Texte fourni:
Ni Caracas ni La Havane: Séoul! Le modèle sud-coréen inspire la Bolivie et l’Equateur

L'ambassadeur  Young-wook Chun s'entretient avec le quotidien bolivien  La Razon, en septembre 2012, à propos des lois à changer pour sécuriser les investissements de la Corée du Sud en Bolivie
L’ambassadeur Young-wook Chun s’entretient avec le quotidien bolivien La Razon, en septembre 2012, à propos des lois à changer pour sécuriser les investissements de la Corée du Sud en Bolivie

Par Pablo Stefanoni

Même si cela peut paraître étrange, deux pays qui sont des piliers de l’Alliance bolivarienne, justement ceux qui ont la plus forte «composante» indigène et qui affichent les discours socialisants les plus purs, cherchent leur source d’inspiration pour la stimulation du «développement» et de la «modernisation» dans la très capitaliste Corée du sud.

«Le gouvernement du président Evo Morales a effectué des pas importants pour le développement économique de son pays, raison pour laquelle il est possible qu’en l’espace de vingt ans la Bolivie atteigne pleinement l’industrialisation et la souveraineté alimentaire» [ce qui est la conception du vice-président de Bolivie, depuis 2006, Alvaro Garcia Linera; conception qu’Evo Morales a adoptée]. C’est l’ambassadeur de Corée du Sud, Young-wook Chun, qui a prononcé cette phrase d’un ton sûr et confiant lors d’une conférence magistrale à l’Université Franz Tamayo, de La Paz. Cette conférence s’est déroulée à mi-mai 2013 et a clôturé la Semaine coréenne 2013. Elle comprenait un cycle de films coréens, de musique classique, un festival de danse K-pop, des démonstrations de taekwondo et une exposition itinérante de photographies.

Alors qu’en d’autres temps le représentant de la petite nation asiatique – divisée en deux: le sud capitaliste et le nord dit communiste – était un parfait inconnu, il est aujourd’hui devenu un personnage qui livre des opinions et ose donner des conseils, même s’il maintient un profil bas et modéré.

Lignes fournies:
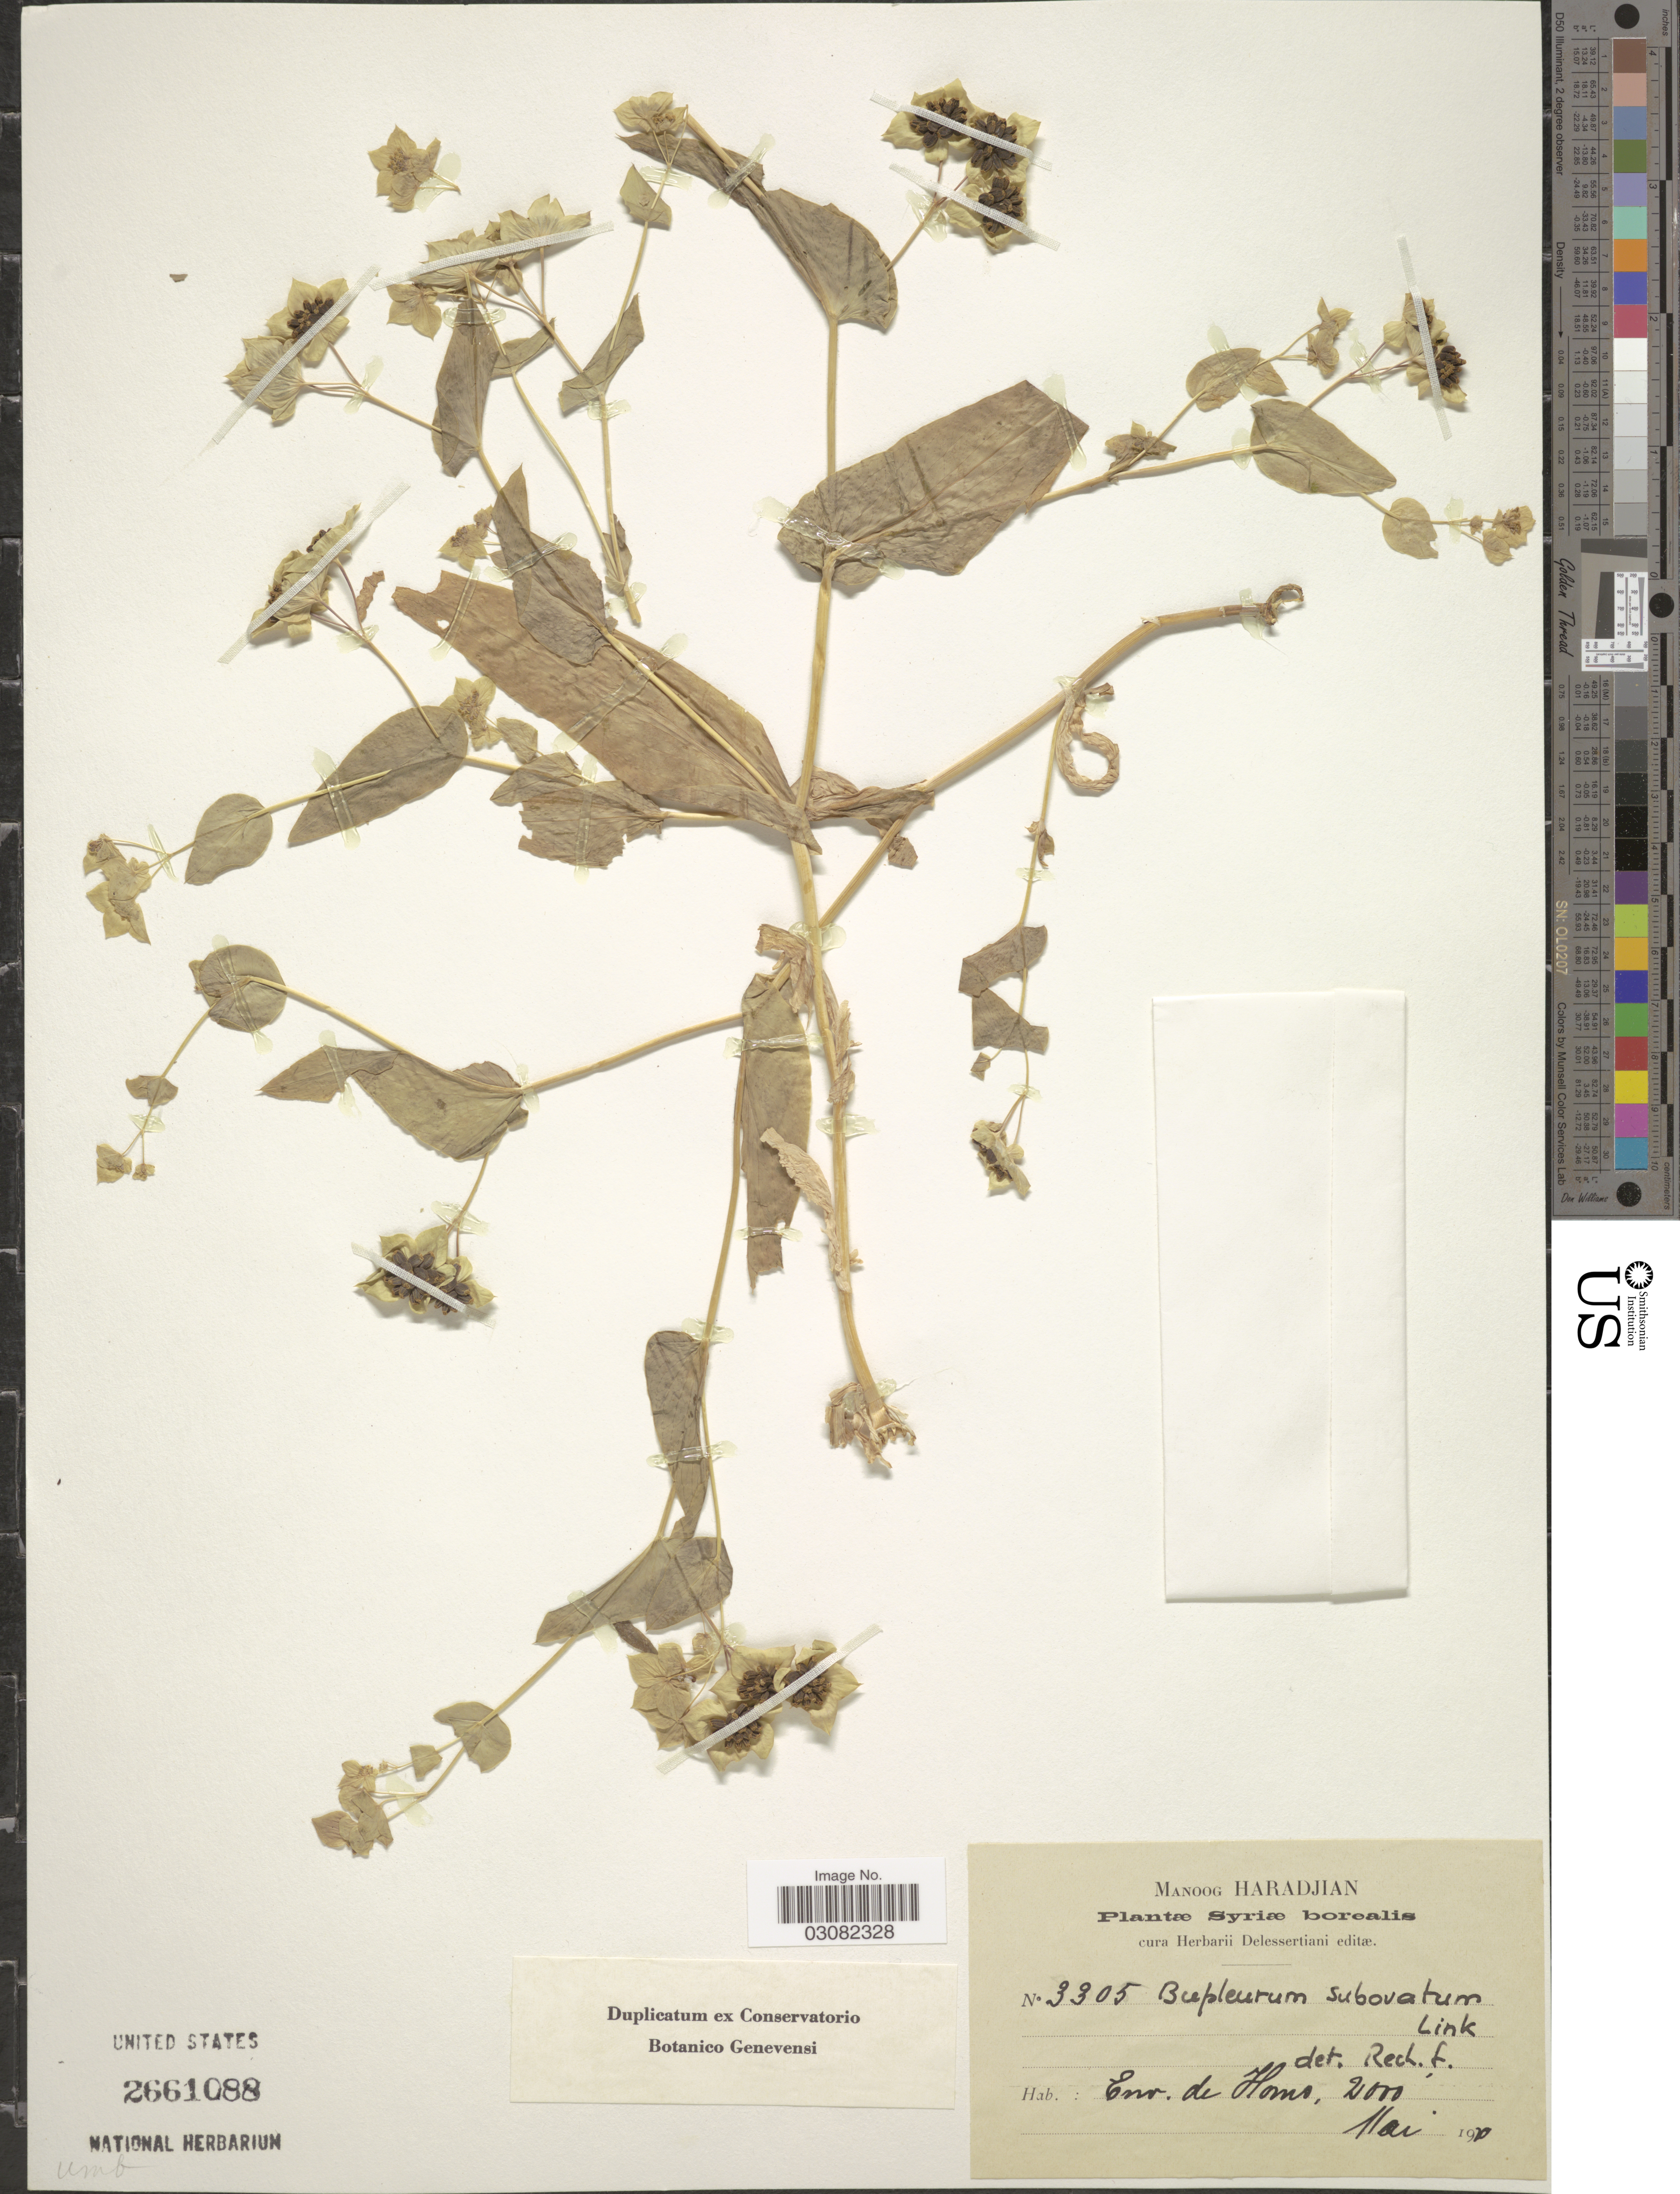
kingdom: Plantae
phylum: Tracheophyta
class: Magnoliopsida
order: Apiales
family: Apiaceae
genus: Bupleurum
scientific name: Bupleurum subovatum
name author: Link ex Spreng.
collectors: M. Haradjian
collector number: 3305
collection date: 1970-05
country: Syria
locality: Syriæ borealis. Env. de Homs.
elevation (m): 610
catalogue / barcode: US 2661088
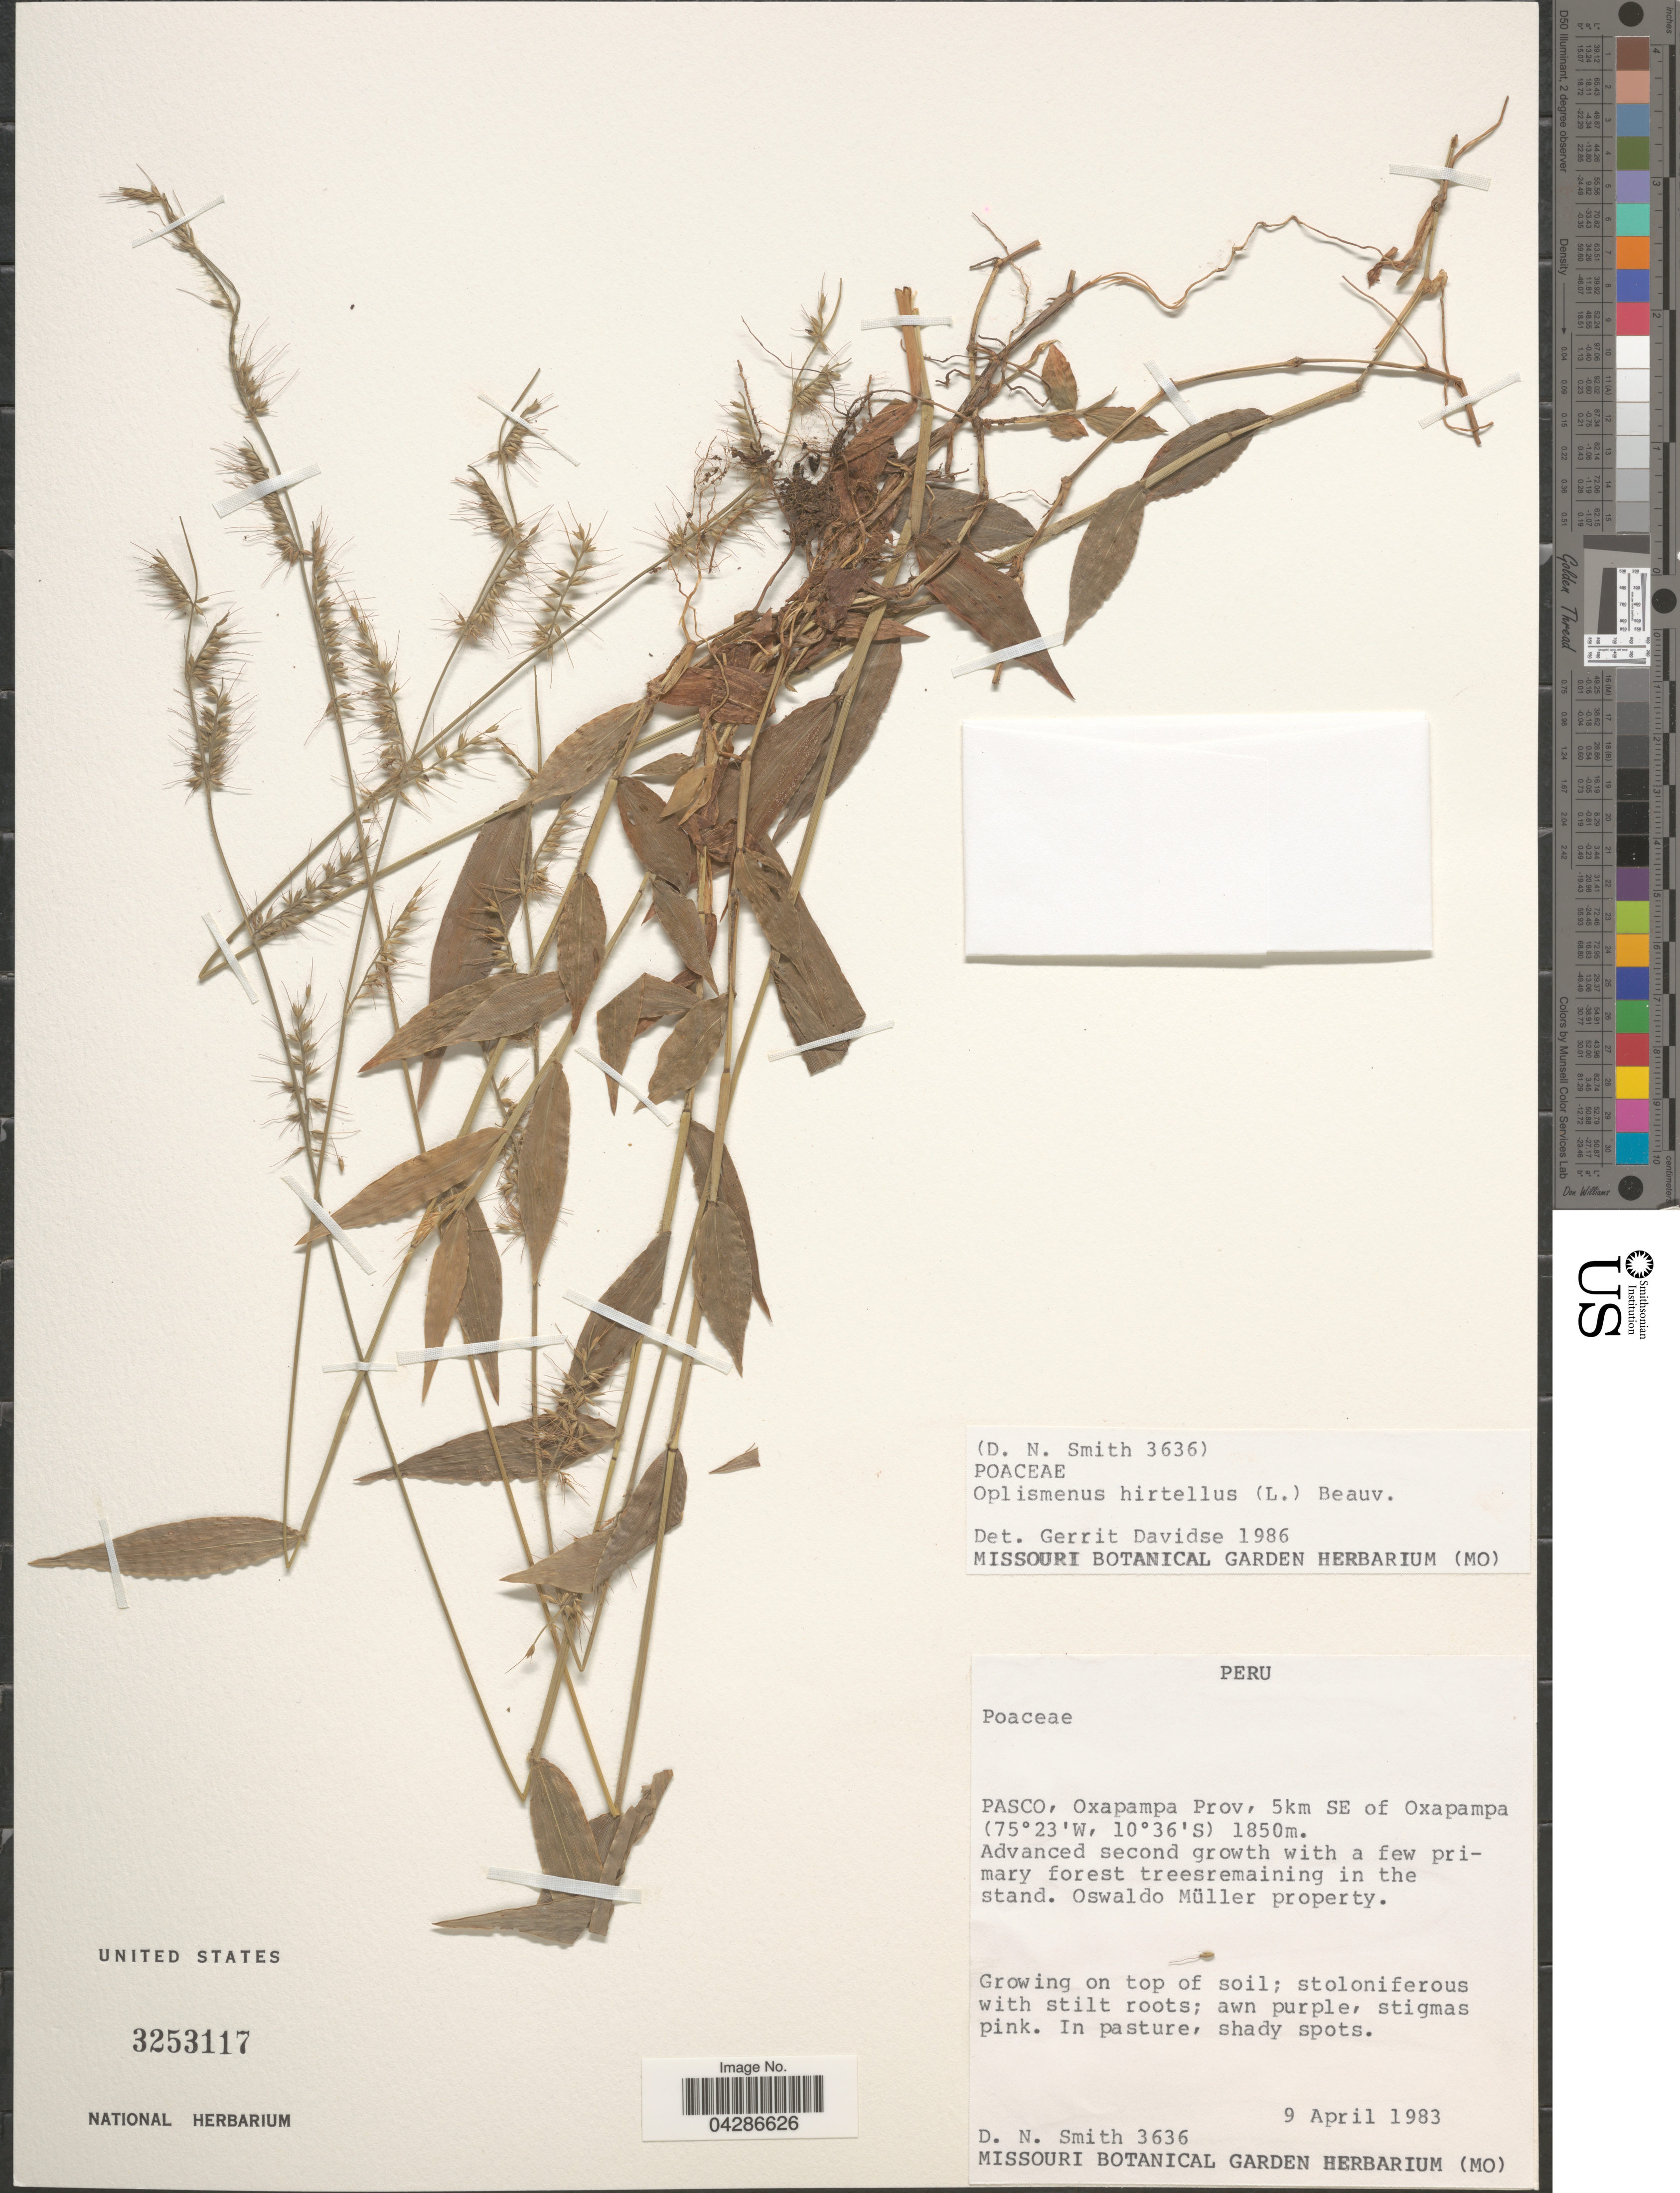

Consigne: Transcrivez à l'identique l'extrait de l'article sur le modèle sud-coréen, en partant des mots « Même si cela » et en vous arrêtant après « Corée du sud. ».

Résultat:
Même si cela peut paraître étrange, deux pays qui sont des piliers de l’Alliance bolivarienne, justement ceux qui ont la plus forte «composante» indigène et qui affichent les discours socialisants les plus purs, cherchent leur source d’inspiration pour la stimulation du «développement» et de la «modernisation» dans la très capitaliste Corée du sud.